The Son ci parla attraverso tutti i suoi elementi, ognuno dei quali svolge un ruolo fondamentale per la buona riuscita del film. La regia in primis fa un lavoro eccellente, prediligendo primi piani intensi che si alternano a inquadrature ampie che, a braccetto con la scenografia, ci donano un senso di solitudine immensa, giocando con ambienti metropolitani di città caotiche che però cadono nel silenzio riflessivo dei personaggi che le abitano. In questo senso ci viene da dire che anche la fotografia gioca un ruolo importante, senza farsi spazio come protagonista ma riuscendo a mantenere un’atmosfera sospesa, attraverso il susseguirsi di luci e ombre, ad indicare l’incertezza dei personaggi.

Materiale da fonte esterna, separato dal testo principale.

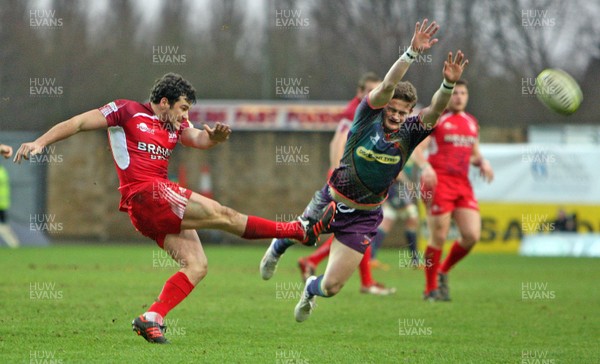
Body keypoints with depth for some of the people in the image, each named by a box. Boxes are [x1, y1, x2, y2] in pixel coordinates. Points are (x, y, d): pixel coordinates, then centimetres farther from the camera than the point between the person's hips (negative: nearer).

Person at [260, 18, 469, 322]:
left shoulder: (409, 133, -10)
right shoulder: (368, 116, -16)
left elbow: (435, 110, -28)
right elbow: (387, 86, -33)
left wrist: (448, 84, -47)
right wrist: (412, 52, -45)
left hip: (364, 217, 1)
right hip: (331, 202, -1)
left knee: (331, 287, 1)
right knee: (297, 236, 23)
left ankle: (312, 289, 40)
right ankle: (278, 248, 63)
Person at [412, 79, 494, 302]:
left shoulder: (471, 122, 18)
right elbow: (417, 148, -8)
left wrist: (482, 162, 5)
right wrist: (425, 167, -26)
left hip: (463, 185, 6)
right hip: (439, 183, -6)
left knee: (472, 235, -6)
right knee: (438, 238, -7)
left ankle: (443, 272, 19)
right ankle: (431, 289, 9)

The Son è un film forte, crudo e solido, che riesce a catturare il pubblico che inevitabilmente si ritrova nelle scarpe di almeno uno dei personaggi, sia da figlio che da padre. Il dramma del non sentirsi capiti che affligge la maggior parte degli adolescenti già di per sé complicato, con l’aggiunta del senso di abbandono dato dal divorzio dei genitori, possono portare a conseguenze pesanti la già fragile mente di un ragazzo. Attraverso la scrittura delicata e intima, che gioca soprattutto sul desiderio di amore in contrasto con l’incapacità di comunicare, assistiamo a come a volte l’amore non basta ad affrontare l’infelicità che la vita porta nei momenti in cui ci si sente persi, senza una meta. Il rischio è proprio quello di essere abbagliati dall’amore, dall’affetto, che a volte può condurre a risultati negativi nelle relazioni che ci circondano. The Son è anche una riflessione sull’inevitabilità del ripetere gli stessi errori, di come ognuno di noi sia diverso nell’affrontare determinate situazioni e della difficoltà del cambiamento.

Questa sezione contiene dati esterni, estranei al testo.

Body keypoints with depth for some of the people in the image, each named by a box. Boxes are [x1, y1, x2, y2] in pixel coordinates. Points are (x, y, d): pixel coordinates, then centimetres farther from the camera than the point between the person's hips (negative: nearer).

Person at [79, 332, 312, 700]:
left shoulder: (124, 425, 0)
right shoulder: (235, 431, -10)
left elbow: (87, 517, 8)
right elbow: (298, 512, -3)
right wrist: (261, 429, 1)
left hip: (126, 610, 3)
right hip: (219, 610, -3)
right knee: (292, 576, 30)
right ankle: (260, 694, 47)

I rimpianti di una vita dedicata alla propria felicità e del fallimento nelle relazioni che ci stanno più a cuore e la frustrazione dell’impotenza di fronte a comportamenti inesplicabili fanno da guida per questa cruda ma onesta pellicola che ci schiaffeggia, manipolandoci come fossimo marionette.

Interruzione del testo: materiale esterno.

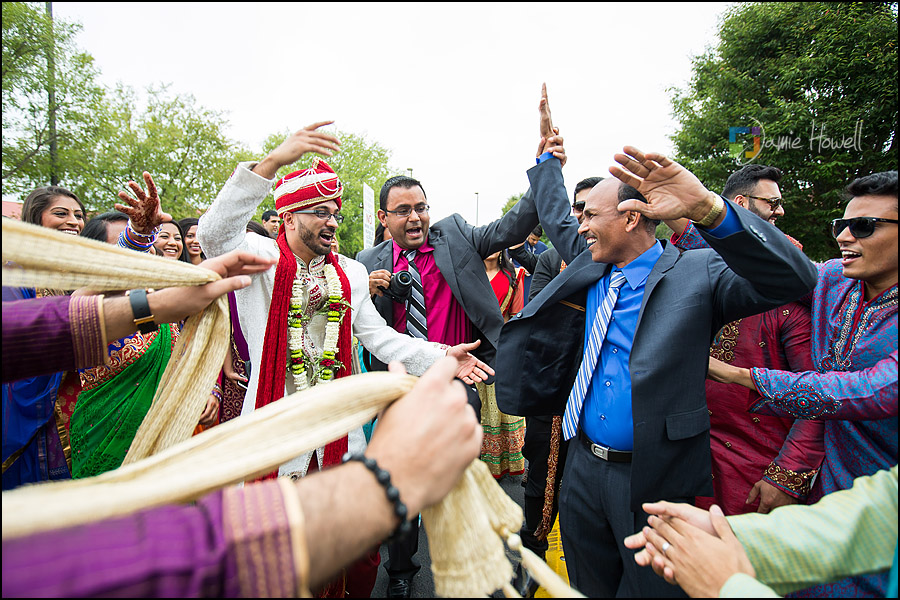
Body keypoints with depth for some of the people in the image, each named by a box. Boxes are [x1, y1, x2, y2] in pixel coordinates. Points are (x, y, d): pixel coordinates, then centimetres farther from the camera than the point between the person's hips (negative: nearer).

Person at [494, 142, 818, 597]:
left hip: (655, 479, -5)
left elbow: (793, 279, -26)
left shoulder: (697, 273, -12)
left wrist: (707, 209, -38)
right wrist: (548, 155, 26)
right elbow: (556, 220, 20)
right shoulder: (590, 265, 5)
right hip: (584, 469, 6)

The Son non è sicuramente un film facile da interpretare, nella scrittura sono presenti momenti così intimamente delicati che una piccola esagerazione potrebbe far crollare un intero sistema. Hugh Jackman, che interpreta il padre Peter, dimostra di essere in grado di ricoprire non solo ruoli ruvidi e che trasudano stereotipi, ma anche di sapersi trasformare, in modo sorprendentemente affascinante, in un personaggio dalle mille sfaccettature, dall’uomo deciso e pieno di sé ad uno fragile ed emotivo, disperato, senza esitare e trattenendo un’incredibile veridicità.
In generale, The Son è svolto in modo efficiente, riesce a non cadere nella trappola del film drammatico strappalacrime, toccando tematiche assolutamente contemporanee riuscendo a mantenere un carattere crudo e allo stesso tempo delicatamente struggente. Mentre elaboriamo questa pellicola, speriamo che Florian torni presto con l’ultimo capitolo della trilogia.